My girlfriend cheated on me, what do I do?

My Girlfriend Cheated on Me, What Do I Do?

Short answer – Dump her. Immediately.

Toss her contact information into the abyss (read: delete her information from your phone, delete her messages unread, and never contact her again).

For many guys, this is easier said than done so I’ll give you some advice on how to handle the manipulation that she will throw your way when she sees you have the balls to dump her for arguably the worst, most fatal deal-breakers in a relationship.

For the purposes of this blog post, we are assuming that the guy is in a mutually exclusive, boyfriend/girlfriend relationship with a women who then breaks that commitment by cheating. If you’re just dating and you haven’t made any commitments to each other, she can see anyone she likes (as can you).

Now that we’re all clear on that, you need to be 100% sure that she has cheated on you. Accusing a girl of cheating when she hasn’t is incredibly disrespectful. We don’t do that.

Cheaters don’t get broken up with like an honest girls so we want clear proof of violation.

Not “pretty sure.” Not “I got a hunch that she did it.” You have to know, preferably by having seen clear evidence with your own eyes.

########################################

- _Exercise a_
Format everything in the records from the line containing "phylum: Tracheophyta" down to the last line of the records as a JSON list of strings, with one string per line and blank lines omitted.
The text above and the records that follow have no connection to each other.

- _Information provided_

########################################

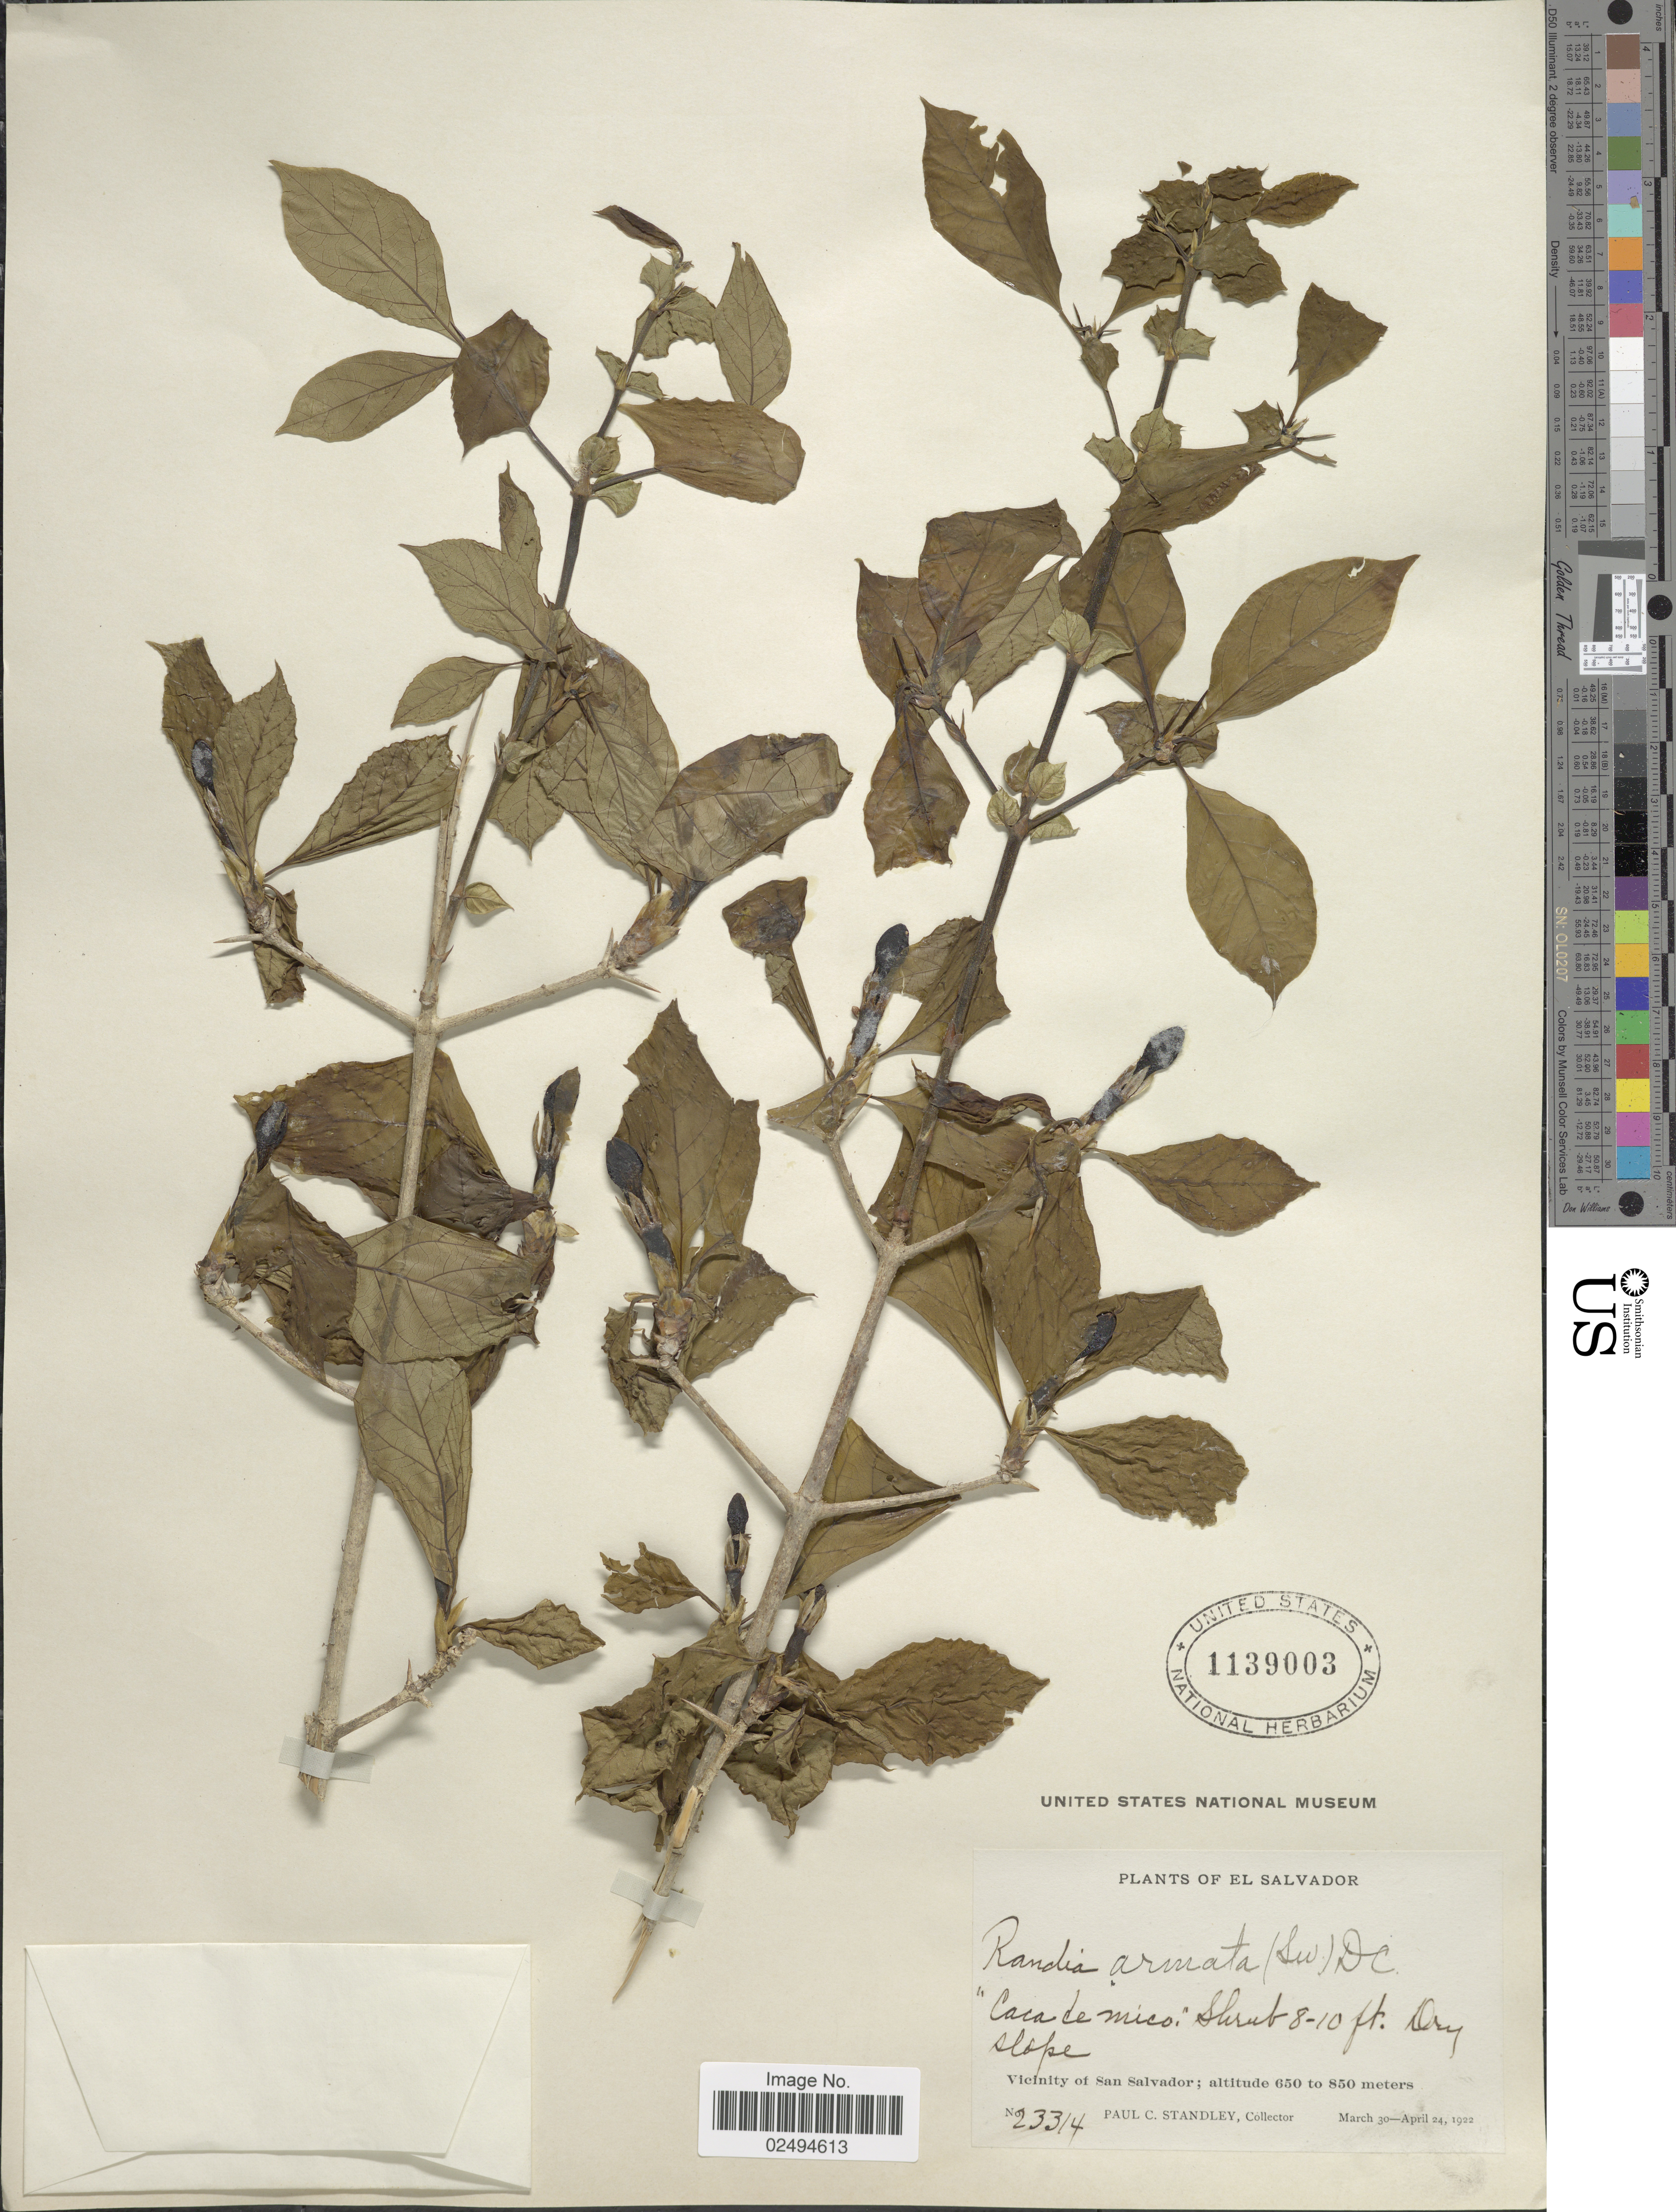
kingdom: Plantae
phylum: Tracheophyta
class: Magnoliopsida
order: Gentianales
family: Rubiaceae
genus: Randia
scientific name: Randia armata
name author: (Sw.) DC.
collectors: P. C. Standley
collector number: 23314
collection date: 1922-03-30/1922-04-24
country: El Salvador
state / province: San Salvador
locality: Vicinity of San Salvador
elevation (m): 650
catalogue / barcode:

########################################

- _Exercise b_
Resume the advice piece on a cheating girlfriend, picking up directly after its final sentence.

- _Exercise output a_
[
  "phylum: Tracheophyta",
  "class: Magnoliopsida",
  "order: Gentianales",
  "family: Rubiaceae",
  "genus: Randia",
  "scientific name: Randia armata",
  "name author: (Sw.) DC.",
  "collectors: P. C. Standley",
  "collector number: 23314",
  "collection date: 1922-03-30/1922-04-24",
  "country: El Salvador",
  "state / province: San Salvador",
  "locality: Vicinity of San Salvador",
  "elevation (m): 650",
  "catalogue / barcode:"
]

- _Exercise output b_
How to Break-Up When Your Girlfriend Cheated on You

There are a number of ways (some more hardcore than others) to break up with a girl who cheats on you. I’ll share my preferences.

If at all possible (meaning you don’t live together and you don’t have any of your necessities at her house), send her one text message that says, “I can’t see you anymore. I had fun, thanks.”

That’s it.

No explanations. No excuses. No angry letter. No telling her that you caught her cheating. No telling her how you caught her (this only makes it easier for her to hide her deceit with the next guy).

Even better would be to simply disappear from her life without a single word… But this can increase the chances that she shows up at your door unexpectedly (which she might do anyways).

“But what if I’ve been with her for a long time and she has some of my stuff?”

Same thing. Dump her. Immediately. As soon as possible.

If she has stuff that you can live without, simply move on (and let it serve as a lesson never to leave your stuff with women).

If she has stuff that you need, get it back before you break up with her, without tipping your hand (and let it serve as a lesson never to leave your stuff with women).

Send her a short message, email, voicemail or phone call and then disappear. Vanish. Like Kaiser Soze.

If that seems curt, remember: She cheated on you!

She forfeited all respectful breakup privileges when she cheated. This leads right into an important point…

She Will Guilt-Trip You When You Break-Up with Her

In most cases, she will us a lot of emotional manipulation tactics if you ever give her the chance to voice herself to you (not recommended).

Guilt-tripping:

  • But I really, really like you!
  • You can’t just breakup with me like that!
  • How can you be so cold!
  • Don’t leave me, I need your help to change!
  • I can’t believe you’d do this to helpless little old me!

Avoiding responsibility:

  • I was drunk!
  • I didn’t mean to!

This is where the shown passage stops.